Entschlossenen Schrittes trat sie an das kleine Modul heran und wollte es gerade schließen, als eine neue Projektion ihre Aufmerksamkeit erregte. Es war immer noch Werbung. Werbung für eine Dienstleistung, gesprochen von einer klaren und hellen Frauenstimme. Oder war es eine klare und helle Computerstimme?

„... Sie haben die magische Grenze von 100 Jahren überschritten und merken, dass nichts mehr so ist, wie es früher war? Sie fühlen sich körperlich noch total fit und könnten einem jungen Kadetten der Sternenflotte Konkurrenz machen, wenn ihnen ihre Konzentrationsfähigkeit nicht zu schaffen machen würde? Sie wollen ihre Aufmerksamkeit wieder auf die wirklich wichtigen Dinge im Leben richten können, ohne dabei Alterserscheinungen bemerken zu müssen? Dann sind Sie genau richtig bei uns! Mindwork bietet Ihnen die ultimative Lösung dafür, einzelne Gedankengänge zu verstärken, sich besser konzentrieren und erinnern zu können! Ihr Gedächtnis wird befreit von unnötigen Synapsen, ihre mentale Sicht wird wieder klarer! Sie werden dank Mindwork mit ihren Gedanken zurück ins Hier und Jetzt kehren! Besuchen Sie uns und machen Sie einen Termin für ihre erste Behandlung aus...“

Die zierliche Frau starrte auf die blauen Partikel, welche die Anschrift des Instituts Mindwork in ihr Wohnzimmer schrieben, eine gewisse Zeit anhielten und schließlich in einem dunkelblauen Strudel verschwanden. Ungläubig setzte sie sich langsam in ihren großen Sessel, wandte ihre Augen von der 3D-Projektion ab und blickte aus dem weitläufigen Fenster hinaus auf die Golden Gate Bridge.
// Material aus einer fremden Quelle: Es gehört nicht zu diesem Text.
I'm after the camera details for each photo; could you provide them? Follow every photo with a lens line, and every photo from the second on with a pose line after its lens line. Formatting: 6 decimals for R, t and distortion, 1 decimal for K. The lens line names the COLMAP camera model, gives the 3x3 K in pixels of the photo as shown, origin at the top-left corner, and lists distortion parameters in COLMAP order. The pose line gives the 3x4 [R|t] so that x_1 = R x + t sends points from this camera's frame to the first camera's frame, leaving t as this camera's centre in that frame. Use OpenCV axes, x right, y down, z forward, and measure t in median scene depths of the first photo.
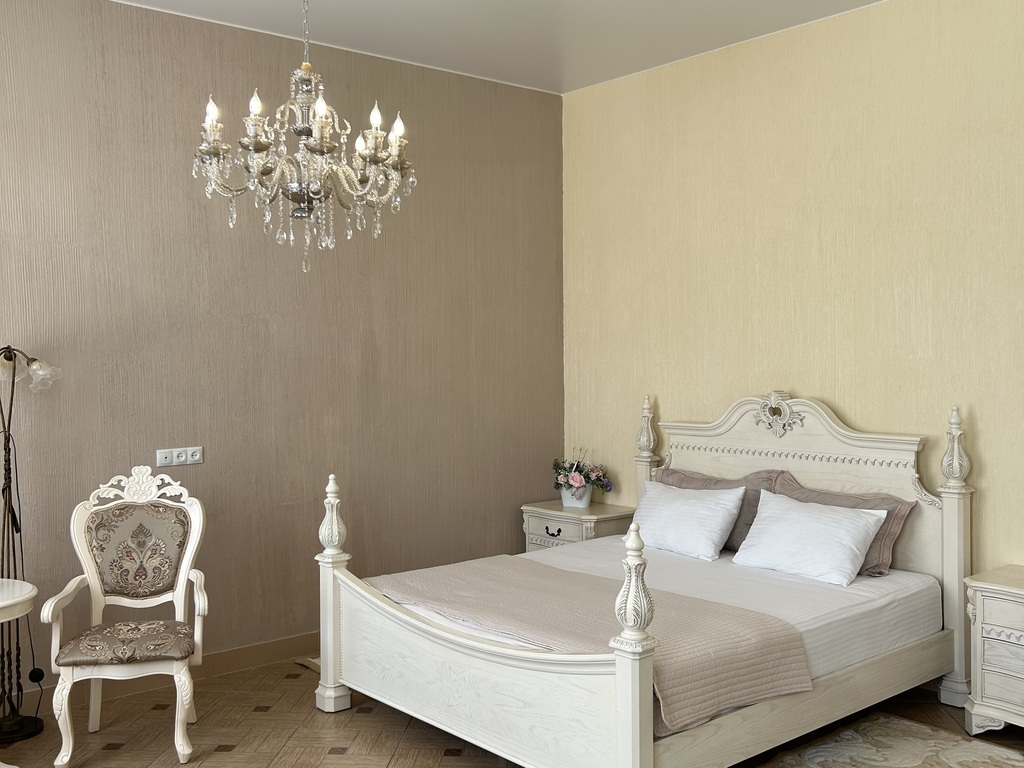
lens RADIAL K [[1026.0, 0, 512.0], [0, 1026.0, 384.0], [0, 0, 1]] dist [0.089775, -0.166496]
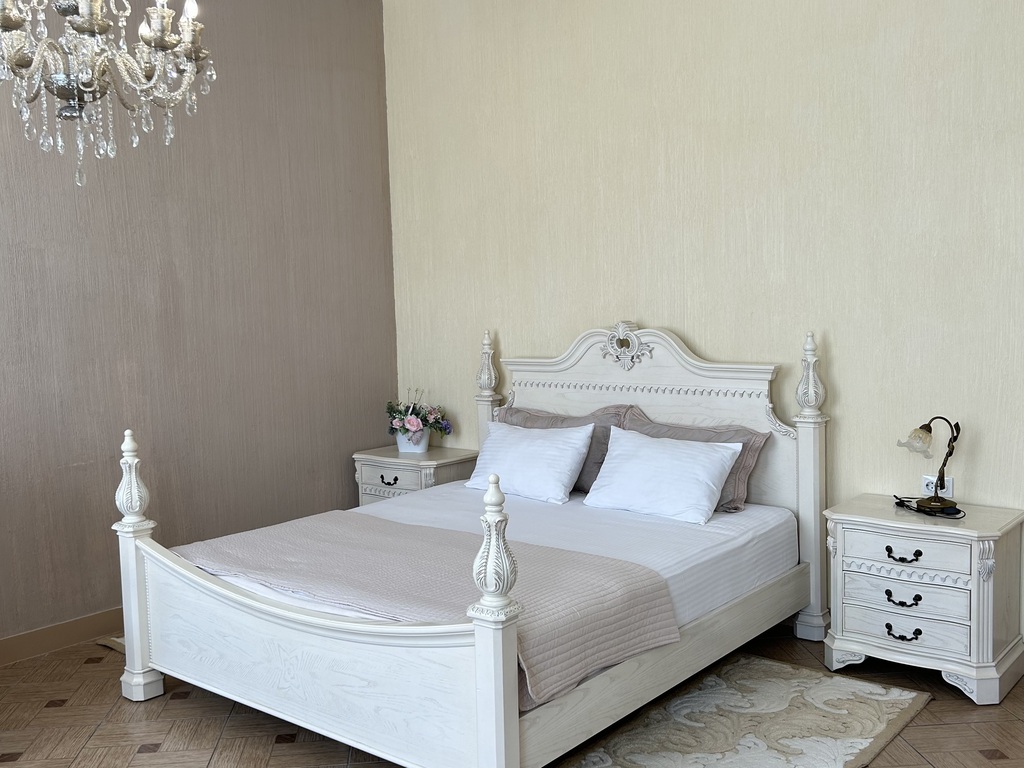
lens RADIAL K [[1026.0, 0, 512.0], [0, 1026.0, 384.0], [0, 0, 1]] dist [0.089775, -0.166496]
pose [[0.984843, -0.032522, 0.170370, -0.007301], [0.022394, 0.997884, 0.061035, 0.005103], [-0.171994, -0.056294, 0.983488, 0.107665]]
Ja, sie war mittlerweile über 100 Jahre alt.
Ja, ihre Konzentrationsfähigkeit ließ nach.
Ja, sie bemerkte erste Alterserscheinungen.

Verdammt noch mal, ja! Und wie sie es hasste...
Doch das wäre alles nicht so schlimm, so furchterregend, wenn nur er an ihrer Seite wäre. Man könnte gemeinsam durch den tristen Alltag gehen und gemeinsam über die ersten Gedächtnislücken lachen. Allerdings war er nicht einmal mehr richtig in ihrem Kopf vorhanden. Sie hatte nur noch dieses eine Bild von ihm, das langsam verblasste. Sie meinte nicht irgendeine Holophotographie. Nein, sie meinte das Bild ihrer Erinnerung. Dasjenige, wo er lächelnd neben ihr stand und sie sich endlich frei genug fühlt auf ihn zuzugehen, ihre Hand in seinen Nacken zu legen und sein Gesicht zu dem ihren herabzuziehen...

Doch dann, dann verlor sich die Erinnerung. Das Bild verblasste. Sie wusste nicht mehr, was er in diesem Augenblick sagte, ob er überhaupt etwas sagte; sie konnte sich nicht mehr daran erinnern, wie es sich anfühlte, als er schließlich mit seinem Handrücken über ihre Wange strich. Und von Tag zu Tag schien dieses mentale Andenken immer weiter wegzudriften. Ein Andenken, das sie nicht zurückholen konnte.

Oder doch?

Langsam formte sich in ihr ein Plan. Sie würde einige Regeln biegen und einige Menschen überzeugen müssen, aber für was, wenn nicht das, war sie denn je Admiral der Sternenflotte gewesen?

Ruhig erhob sie sich aus ihrem Sessel. Sie trat an die weitläufig verglaste Wand ihres Wohnzimmers heran und öffnete die Glastür zur Veranda. Eine kalte Abendbrise wehte ihr entgegen, als sie – die Arme fest um ihren schmalen Körper geschlungen – auf die Terrasse trat. Ihr Kinn leicht anhebend blickte sie in den dunklen Abendhimmel, der von tausenden von schimmernden Sternen und einem strahlenden Mond erhellt wurde. Das milchige Licht umspielte sanft ihre Gesichtszüge, die sich nun allmählich glätteten, und die Sorgenfalten der letzten Jahrzehnte schienen zu verschwinden.

Sie würde mit Mindwork in Verbindung treten.
Sie würde sich über Regulationen hinwegsetzen.
Sie würde gegen die Zeit kämpfen – und dieses Mal würde sie gewinnen.